O governo da Frente Ampla quis dar uma mensagem clara ao resto dos trabalhadores que quiseram imitar os professores grevistas. Estes tiveram que enfrentar um governo muito duro que conta, obviamente, com o respaldo da oposição de direita, os grandes meios de comunicação e todo o arco empresarial para frear os protestos operários, assim como com a cumplicidade da direção sindical burocrata da central PIT-CNT e da maioria dos sindicatos. Mas nesse caso, o conflito da educação marcou um limite ao autoritarismo e desmascarou a burocracia sindical. O governo teve que levantar a medida de essencialidade porque se deu conta de que, do contrário, o conflito ia massificar-se cada vez mais. A burocracia sindical firmou um pré-acordo em que aceitava levantar as pautas da greve, mas as bases da capital tanto de escolas, liceus e escolas técnicas (UTU) rechaçaram o pré-acordo e seguiram por alguns dias a mais as pautas da greve, embora foram levantando paulatinamente para isolá-los.

O que mais se ganhou foi massividade, em que centros de estúdio de todo o país eram tomados pelos trabalhadores e estudantes, em que se fundaram núcleos de afiliados para sustentar pautas, em que ficou claro o apoio popular às reivindicações do conflito. Não alcançamos as demandas pelas quais lutamos, mas ficou clara que a principal responsabilidade de não conseguir o que se demanda por parte do governo foi pelas direções burocráticas, e essa é uma das principais conclusões que correm pela base dos professores. Embora saibamos que exercemos uma grande pressão na hora de votar o orçamento já se vislumbrem algumas concessões mínimas, e sabemos que é fruto da nossa força e organização.

Uma vez entrada na etapa de paralisações isoladas, quem sustentou o conflito nas ruas foram estudantes secundaristas. Um monte de centros de estúdios foram refundados e estavam ocupando seus liceus, exigindo mais orçamento para a educação. Tal é o caso que, uma semana depois de levantadas as pautas pelos trabalhadores, vários centros de estudos de segundo ciclo de secundaristas decidiram ocupar o edifício de CODICEN (autoridade de educação).
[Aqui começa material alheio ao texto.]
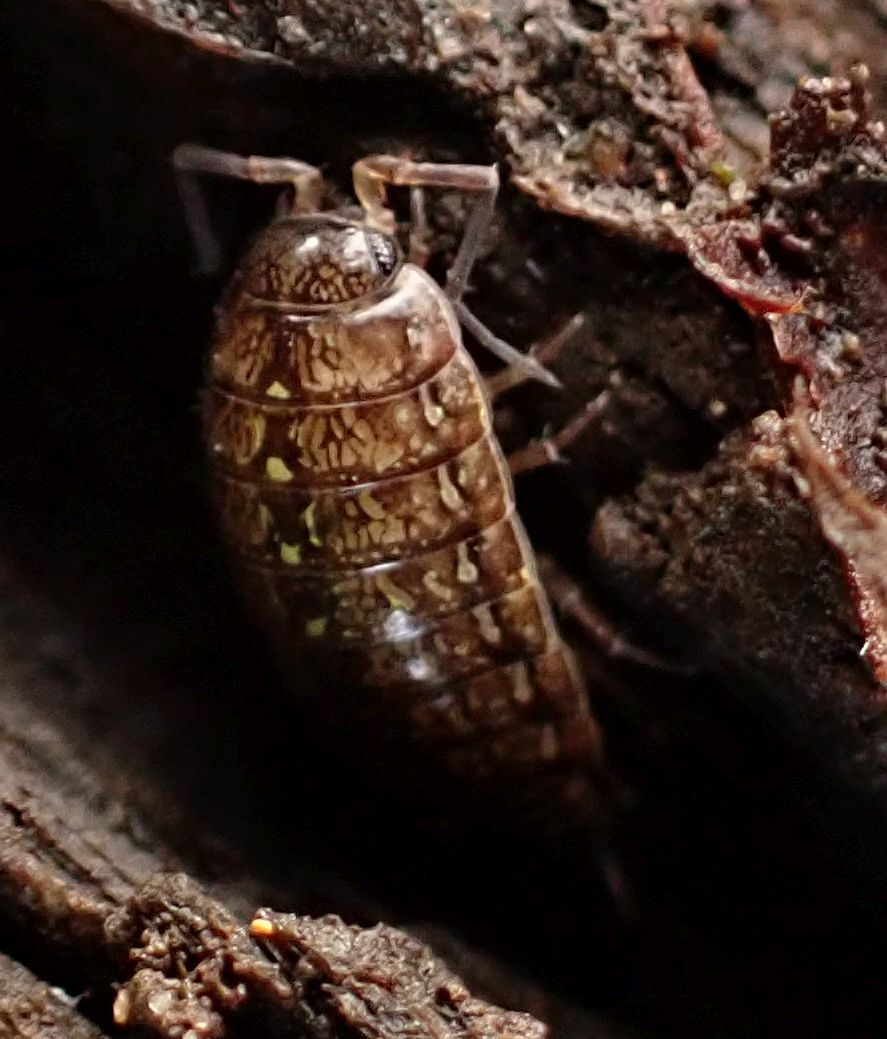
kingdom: Animalia
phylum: Arthropoda
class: Malacostraca
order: Isopoda
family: Philosciidae
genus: Philoscia
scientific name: Philoscia affinis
Isso continuou por três dias, enquanto exigiam uma mesa de negociação em que esteve um representante do ministério da economia. Esse processo toca um ponto de inflexão no que tem a ver com o direito de protestar e o que o governo está disposto a fazer, porque ele deu ordens de expulsão violenta contra os estudantes, trabalhadores e organizações sociais que se solidarizaram (como Plenária Memória e Justiça, trabalhadores de taxi, entre outros), que foram fortemente reprimidos. Inclusive até hoje seguem processos judiciais de mais de uma dezena dos presentes. Muitas das detenções foram ilegais, realizadas com repressão de civil ao estilo da ditadura.
As perspectivas

Poucos dias depois da ascensão da greve e da repressão em Codicen, alguns professores e estudantes seguimos apostando na coordenação com o resto dos setores da educação para a luta. É assim que conseguimos impulsionar a Assembleia Intersindical Gremial da Educação, que foi realizada no sábado (3 de outubro), em que se congregaram cerca de 500 pessoas da educação. Foi um feito pouco comum, a primeira experiência deste tipo em muitos anos.

A Assembleia Intersindical Gremial é uma grande experiência e mostra um avanço na organização dos trabalhadores não corporativista. Ainda fica pendente como se articula este espaço com tudo o que virá e que seja algo realmente a serviço dos conflitos. Nesse sentido, a mesma votou comissões de trabalho intersindical, que abordaram questões de políticas educativas, orçamento, assim como uma campanha contra a criminalização de protestos sociais. Apostamos em voltar a massificar a luta, com grandes ações unitárias. Impulsionamos essa luta na perspectiva de recuperar os sindicatos para os trabalhadores, ou seja, expulsar a burocracia sindical, já que esse é nosso principal problema na hora de lutar.